Friday, May 6, 2016

Does the ‘Like’ Mean Anything Anymore?

[ed. What a world.]

Laura Hajek, a musician and actor better known as Edith Pop to her nearly 20,000 Instagram followers, has tried everything to get more likes on her posts over the last four years. She’s re-timed her posts after reading about what hours are best to publish photos. She’s studied how filters affect likes. (The Mayfair filter seems to garner more.) She’s put popular hashtags on photos (#brooklyn and #music). At one point, she even paid for an app that encourages users to like one another’s images.

But in the past year or so, she’s found herself putting less effort into bolstering ‘likes,’ after seeing a major shift in what she calls the “‘like’ exchange rate.” Many users, especially younger fans of hers, scroll through their feeds liking nearly every post. With many people handing out likes indiscriminately, or in hopes of receiving likes back, she has seen more engagement but it doesn’t feel genuine. “The value of a ‘like’ is definitely decreasing — there is less thought involved,” she said. “Nowadays, a ‘like’ says more ‘information received’ or ‘I saw this’ than ‘I like this.’ I’ve been getting more likes on Instagram, but it just seems like the pool of people is larger and they are liking posts more, not that they actually like me or mywork.”

For years, the “like” (or, in some places, the “fav”) has been the basic unit of currency on social media: the easy, universal measure of a post or poster’s quality, popularity, and power. But its dominant position atop the default methods of engagement in social media is increasingly challenged, as Facebook expands its array of reactions and the market becomes flooded with spammers and scammers. The like doesn’t mean what it used to — not just to people looking for easy validation, but to brands and companies looking for popular, high-engagement accounts.

Look no further than the comments on the Instagram account of any member of the Kardashian clan, particularly the Jenner sisters, to witness rampant like inflation in action. There, hundreds of thousands of users — mostly teens — take part in a fast-paced trade system meant to increase the number of likes on their photos and videos. Countless “lb” (like back), “first,” and “row for row” comments outpace genuine feedback on the photos, marking social media contracts promising to like a user’s photo or first row of photos in exchange for likes on posts of their own. (...)

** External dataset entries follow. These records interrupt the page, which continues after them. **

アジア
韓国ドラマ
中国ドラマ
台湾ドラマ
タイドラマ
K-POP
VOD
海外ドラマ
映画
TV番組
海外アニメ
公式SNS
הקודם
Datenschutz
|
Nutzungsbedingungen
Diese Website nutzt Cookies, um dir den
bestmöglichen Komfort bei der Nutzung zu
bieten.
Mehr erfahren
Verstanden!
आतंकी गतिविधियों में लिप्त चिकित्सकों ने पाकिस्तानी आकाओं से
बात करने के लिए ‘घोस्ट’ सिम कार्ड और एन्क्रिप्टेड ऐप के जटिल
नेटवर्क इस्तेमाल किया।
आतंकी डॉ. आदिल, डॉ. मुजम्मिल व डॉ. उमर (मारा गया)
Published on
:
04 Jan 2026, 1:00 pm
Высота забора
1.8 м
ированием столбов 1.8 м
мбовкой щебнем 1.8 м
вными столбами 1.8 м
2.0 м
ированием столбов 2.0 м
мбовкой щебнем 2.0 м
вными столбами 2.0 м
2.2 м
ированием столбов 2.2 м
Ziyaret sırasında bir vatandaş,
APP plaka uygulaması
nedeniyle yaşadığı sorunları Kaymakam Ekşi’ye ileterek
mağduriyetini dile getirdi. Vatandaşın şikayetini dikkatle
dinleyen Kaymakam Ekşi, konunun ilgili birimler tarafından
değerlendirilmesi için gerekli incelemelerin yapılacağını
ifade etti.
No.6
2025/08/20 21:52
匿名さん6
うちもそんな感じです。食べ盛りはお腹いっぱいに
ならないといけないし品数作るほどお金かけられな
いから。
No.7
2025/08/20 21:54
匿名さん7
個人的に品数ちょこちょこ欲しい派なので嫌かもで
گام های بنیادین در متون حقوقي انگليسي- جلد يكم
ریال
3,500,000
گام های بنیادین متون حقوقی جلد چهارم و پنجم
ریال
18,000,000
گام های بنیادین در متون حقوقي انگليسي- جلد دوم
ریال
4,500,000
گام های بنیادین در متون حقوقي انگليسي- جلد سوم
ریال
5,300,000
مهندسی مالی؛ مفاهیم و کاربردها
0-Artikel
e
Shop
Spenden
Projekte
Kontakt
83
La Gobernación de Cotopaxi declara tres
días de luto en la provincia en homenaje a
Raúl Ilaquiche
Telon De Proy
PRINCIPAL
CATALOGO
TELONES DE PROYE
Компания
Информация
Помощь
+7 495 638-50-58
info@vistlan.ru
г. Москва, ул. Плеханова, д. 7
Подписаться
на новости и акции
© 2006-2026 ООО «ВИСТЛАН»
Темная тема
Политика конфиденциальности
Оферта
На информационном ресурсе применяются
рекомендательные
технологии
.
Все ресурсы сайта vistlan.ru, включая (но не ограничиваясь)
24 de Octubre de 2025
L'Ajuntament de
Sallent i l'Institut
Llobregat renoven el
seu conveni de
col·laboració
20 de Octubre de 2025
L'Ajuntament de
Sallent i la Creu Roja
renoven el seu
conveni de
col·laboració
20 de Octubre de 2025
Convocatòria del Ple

And if brands can no longer count on likes as indicators of true engagement, you can bet the metric has long fallen out of favor with the true arbiters of What Is Cool on the internet: teens. As a recent episode of This American Life chronicling the labyrinthian social norms of teen girls on Instagram showed, many young Instagram users mindlessly ‘like’ every post in their feed, giving no thought to whether they actually like it. With this in mind, according to my sister, a Very Cool Teen, teens are coming up with their own ways to determine what matters on Instagram.

“Likes aren’t dead yet, but it’s more about ratios now,” she told me. “The like-to-minute ratio is a big thing, like, if you posted a picture five minutes ago and you already have 60 likes people will comment ‘whoa, that ratio!’ Like-to-follower ratio is also huge. If you have 600 likes and only 1,000 followers it shows how many real followers you have.”